— Dataset content —
-*-*-

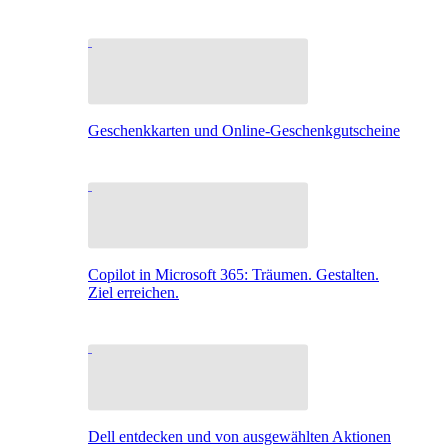
Geschenkkarten und Online-Geschenkgutscheine
Copilot in Microsoft 365: Träumen. Gestalten.
Ziel erreichen.
Dell entdecken und von ausgewählten Aktionen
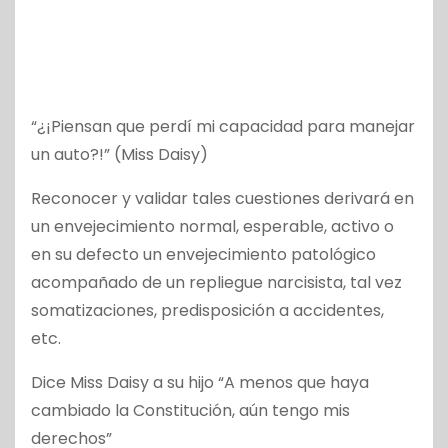
“¿¡Piensan que perdí mi capacidad para manejar
un auto?!” (Miss Daisy)
Reconocer y validar tales cuestiones derivará en
un envejecimiento normal, esperable, activo o
en su defecto un envejecimiento patológico
acompañado de un repliegue narcisista, tal vez
somatizaciones, predisposición a accidentes,
etc.
Dice Miss Daisy a su hijo “A menos que haya
cambiado la Constitución, aún tengo mis
derechos”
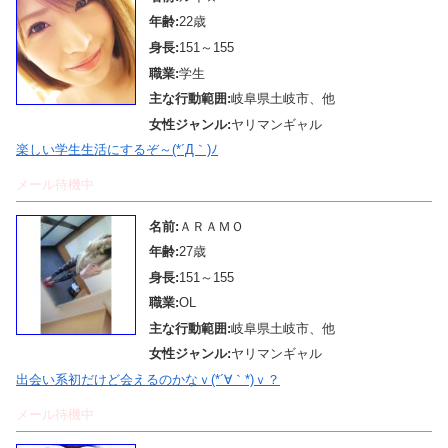
年齢:
22歳
身長:
151～155
職業:
学生
主な行動範囲:
岐阜県土岐市、他
女性ジャンル:
ヤリマンギャル
楽しい学生生活にするぞ～(*´Д｀)ﾉ
メール待機中
名前:
ＡＲＡＭＯ
年齢:
27歳
身長:
151～155
職業:
OL
主な行動範囲:
岐阜県土岐市、他
女性ジャンル:
ヤリマンギャル
出会い系初だけど会えるのかなｖ(*´∀｀*)ｖ？
メール待機中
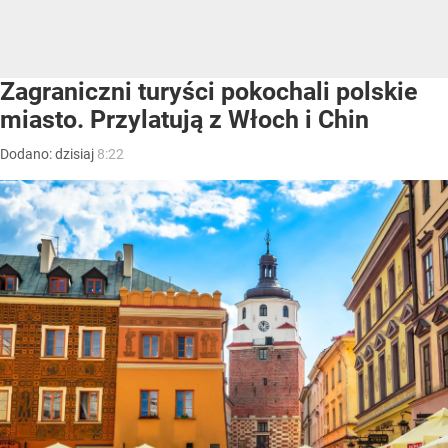
Zagraniczni turyści pokochali polskie
miasto. Przylatują z Włoch i Chin
Dodano:
dzisiaj
8:22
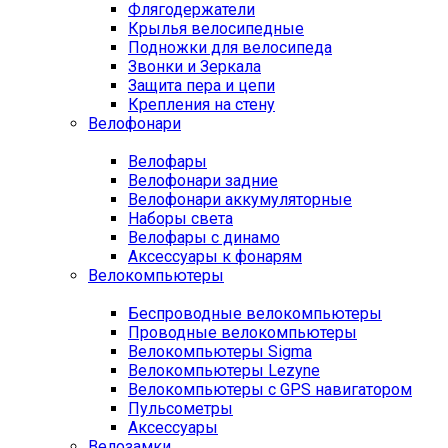
Флягодержатели
Крылья велосипедные
Подножки для велосипеда
Звонки и Зеркала
Защита пера и цепи
Крепления на стену
Велофонари
Велофары
Велофонари задние
Велофонари аккумуляторные
Наборы света
Велофары с динамо
Аксессуары к фонарям
Велокомпьютеры
Беспроводные велокомпьютеры
Проводные велокомпьютеры
Велокомпьютеры Sigma
Велокомпьютеры Lezyne
Велокомпьютеры с GPS навигатором
Пульсометры
Аксессуары
Велозамки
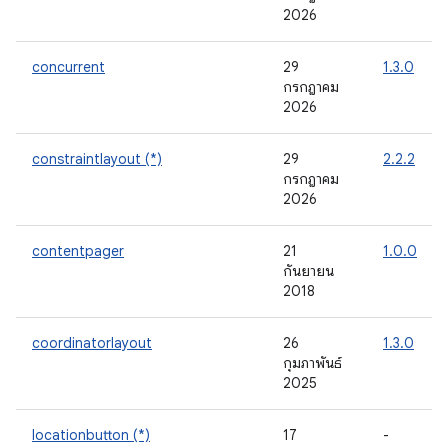
2026
concurrent
29
1.3.0
กรกฎาคม
2026
constraintlayout (*)
29
2.2.2
กรกฎาคม
2026
contentpager
21
1.0.0
กันยายน
2018
coordinatorlayout
26
1.3.0
กุมภาพันธ์
2025
locationbutton (*)
17
-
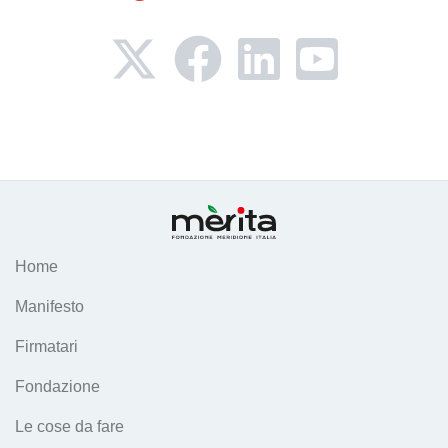
Home
Manifesto
Firmatari
Fondazione
Le cose da fare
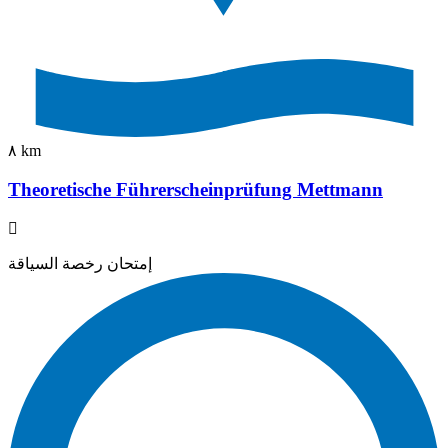
٨ km
Theoretische Führerscheinprüfung Mettmann
إمتحان رخصة السياقة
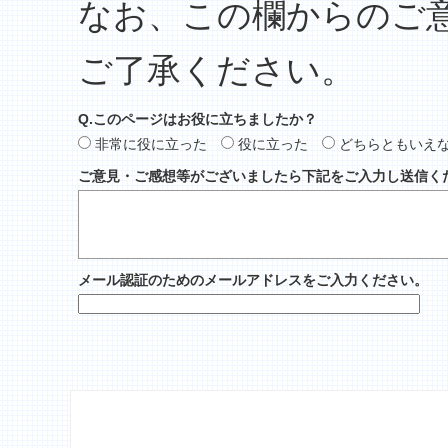
なお、この欄からのご
ご了承ください。
Q.このページはお役に立ちましたか？
非常に役に立った
役に立った
どちらともいえ
ご意見・ご感想等がございましたら下記をご入力し送信く
メール認証のためのメールアドレスをご入力ください。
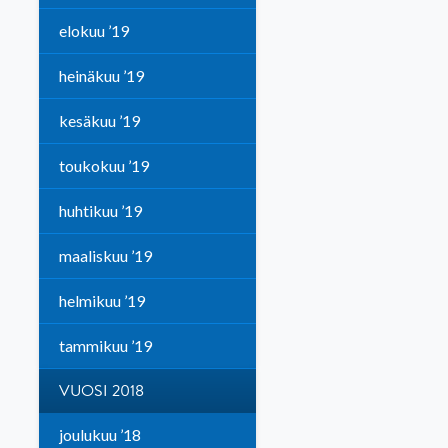
elokuu ’19
heinäkuu ’19
kesäkuu ’19
toukokuu ’19
huhtikuu ’19
maaliskuu ’19
helmikuu ’19
tammikuu ’19
VUOSI 2018
joulukuu ’18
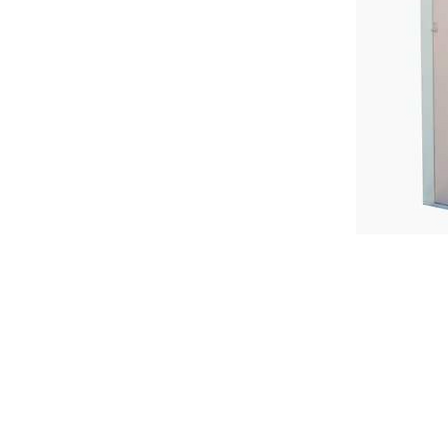
Liens utiles
Nos
Accueil
Mari
Location
Corp
Mariage
Évén
Corporate
Événements à thème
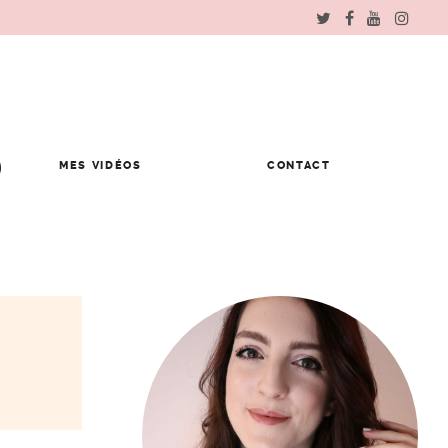
MES VIDÉOS
CONTACT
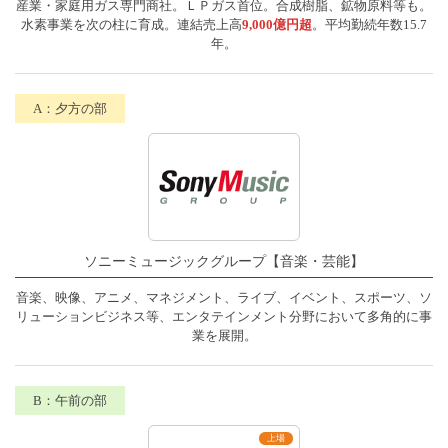
産業・家庭用ガス専門商社。ＬＰガス首位。合成樹脂、鉱物原料等も。
水素事業を次の柱に育成。連結売上高
9,000億円超
。平均勤続年数15.7
年。
ソニーミュージックグループ【音楽・芸能】
音楽、映像、アニメ、マネジメント、ライブ、イベント、スポーツ、ソ
リューションビジネス等、エンタテインメント分野において多角的に事
業を展開。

-*-*-

— Exercise details —
Output all of the data exactly. Skip the pictures.

— Exercise response —
Geschenkkarten und Online-Geschenkgutscheine
Copilot in Microsoft 365: Träumen. Gestalten.
Ziel erreichen.
Dell entdecken und von ausgewählten Aktionen
“¿¡Piensan que perdí mi capacidad para manejar
un auto?!” (Miss Daisy)
Reconocer y validar tales cuestiones derivará en
un envejecimiento normal, esperable, activo o
en su defecto un envejecimiento patológico
acompañado de un repliegue narcisista, tal vez
somatizaciones, predisposición a accidentes,
etc.
Dice Miss Daisy a su hijo “A menos que haya
cambiado la Constitución, aún tengo mis
derechos”
年齢:
22歳
身長:
151～155
職業:
学生
主な行動範囲:
岐阜県土岐市、他
女性ジャンル:
ヤリマンギャル
楽しい学生生活にするぞ～(*´Д｀)ﾉ
メール待機中
名前:
ＡＲＡＭＯ
年齢:
27歳
身長:
151～155
職業:
OL
主な行動範囲:
岐阜県土岐市、他
女性ジャンル:
ヤリマンギャル
出会い系初だけど会えるのかなｖ(*´∀｀*)ｖ？
メール待機中
Zagraniczni turyści pokochali polskie
miasto. Przylatują z Włoch i Chin
Dodano:
dzisiaj
8:22
Флягодержатели
Крылья велосипедные
Подножки для велосипеда
Звонки и Зеркала
Защита пера и цепи
Крепления на стену
Велофонари
Велофары
Велофонари задние
Велофонари аккумуляторные
Наборы света
Велофары с динамо
Аксессуары к фонарям
Велокомпьютеры
Беспроводные велокомпьютеры
Проводные велокомпьютеры
Велокомпьютеры Sigma
Велокомпьютеры Lezyne
Велокомпьютеры с GPS навигатором
Пульсометры
Аксессуары
Велозамки
2026
concurrent
29
1.3.0
กรกฎาคม
2026
constraintlayout (*)
29
2.2.2
กรกฎาคม
2026
contentpager
21
1.0.0
กันยายน
2018
coordinatorlayout
26
1.3.0
กุมภาพันธ์
2025
locationbutton (*)
17
-
Home
Manifesto
Firmatari
Fondazione
Le cose da fare
٨ km
Theoretische Führerscheinprüfung Mettmann
إمتحان رخصة السياقة
なお、この欄からのご
ご了承ください。
Q.このページはお役に立ちましたか？
非常に役に立った
役に立った
どちらともいえ
ご意見・ご感想等がございましたら下記をご入力し送信く
メール認証のためのメールアドレスをご入力ください。
elokuu ’19
heinäkuu ’19
kesäkuu ’19
toukokuu ’19
huhtikuu ’19
maaliskuu ’19
helmikuu ’19
tammikuu ’19
VUOSI 2018
joulukuu ’18
Liens utiles
Nos
Accueil
Mari
Location
Corp
Mariage
Évén
Corporate
Événements à thème
MES VIDÉOS
CONTACT
産業・家庭用ガス専門商社。ＬＰガス首位。合成樹脂、鉱物原料等も。
水素事業を次の柱に育成。連結売上高
9,000億円超
。平均勤続年数15.7
年。
ソニーミュージックグループ【音楽・芸能】
音楽、映像、アニメ、マネジメント、ライブ、イベント、スポーツ、ソ
リューションビジネス等、エンタテインメント分野において多角的に事
業を展開。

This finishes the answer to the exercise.